Inti dari perilaku asertif adalah kejujuran, yaitu cara hidup atau bentuk komunikasi yang berlandaskan kepada kejujuran dari hati yang paling dalam sebagai bentuk penghargaan pada orang lain, dalam cara-cara yang positif dan menetap, yang dicirikan dengan kemampuan untuk mengekspresikan diri tanpa menghina, melukai, mencerca, menyingung, atau menyakiti perasaan orang lain, mampu mengntrol perasaan diri sendiri tanpa rasa takut dan marah. Dalam kehidupan atau komunikasi sehari-hari, orang yang asertif akan lebih memilih pola interaksi Dengan demikian, orang yang asertif akan memiliki kebebasan untuk meluapkan perasaan apa pun yang dirasakan, dan berani mengambil tanggung jawab terhadap perasaan yang dialaminya dan menerima orang lain secara terbuka. Memiliki keberanian untuk tidak membiarkan orang lain mengambil manfaat dari perasaan yang dialaminya, tetapi orang lain pun memiliki kebebasan untuk mengungkap apa yang dirasakannya.
Faktor Pembentuk Kemampuan Asertif
Kemampuan asertif merupakan suatu kemampuan yang diperoleh dari proses belajar. Ada beberapa faktor pembentuk perilaku asertif, antara lain:
- Jenis Kelamin. Rakos (1991: 71) mengatakan bahwa laki-laki lebih mampu bersikap assertive daripada wanita. Pada sebagian masyarakat wanita dipandang sebagai kaum yang lemah.
- Kebudayaan. Rakos (1991: 13) menyatakan bahwa konsep perilaku asertif diwariskan oleh kebudayaan barat untuk melindungi hak pribadi individu agar tidak dijajah oleh pihak lain. Pada nantinya ada pihak yang dirugikan. Begitu juga konsep asertif berkaitan dengan kebudayaan telah diungkapkan Furhan (1979) dalam Rakos (1991: 13) yang menyatakan bahwa kebudayaan merupakan batu loncatan dalam perilaku asertif.

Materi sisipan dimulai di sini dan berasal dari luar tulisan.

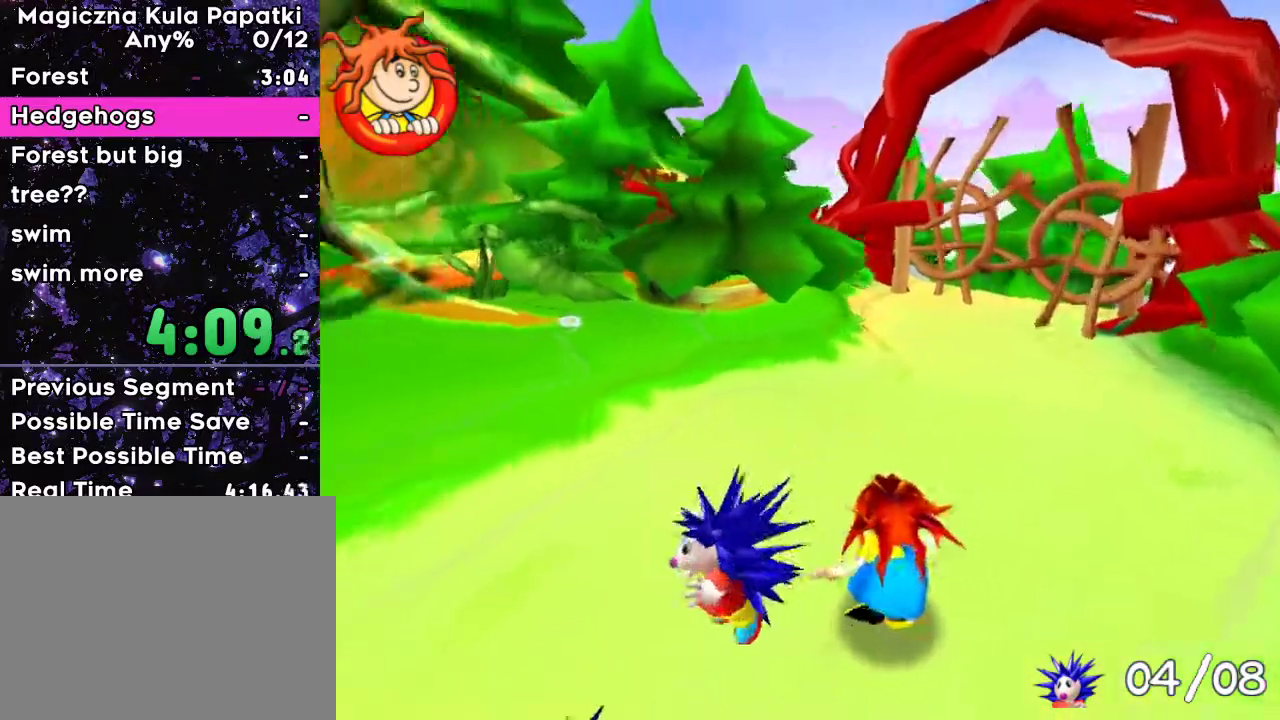
{"keys": ["left", "up"], "events": [[33, "up", "up"], [183, "d", "up"], [300, "up", "down"]]}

- Pola asuh orang tua. Keluarga merupakan tempat sosialisasi pertama yang ditemui individu. Dalam sebuah keluarga akan mengajarkan anak untuk dapat berhubungan interpersonal dengan orang lain melalui komunikasi yang efektif. Dalam sebuah keluarga akan diajarkan untuk menahan emosi dengan mengekspresikan emosi secara positif melalui perasaan dan pujian, yang sejak dini diajarkan dan pada akhirnya dapat dikembangkan kemudian hari.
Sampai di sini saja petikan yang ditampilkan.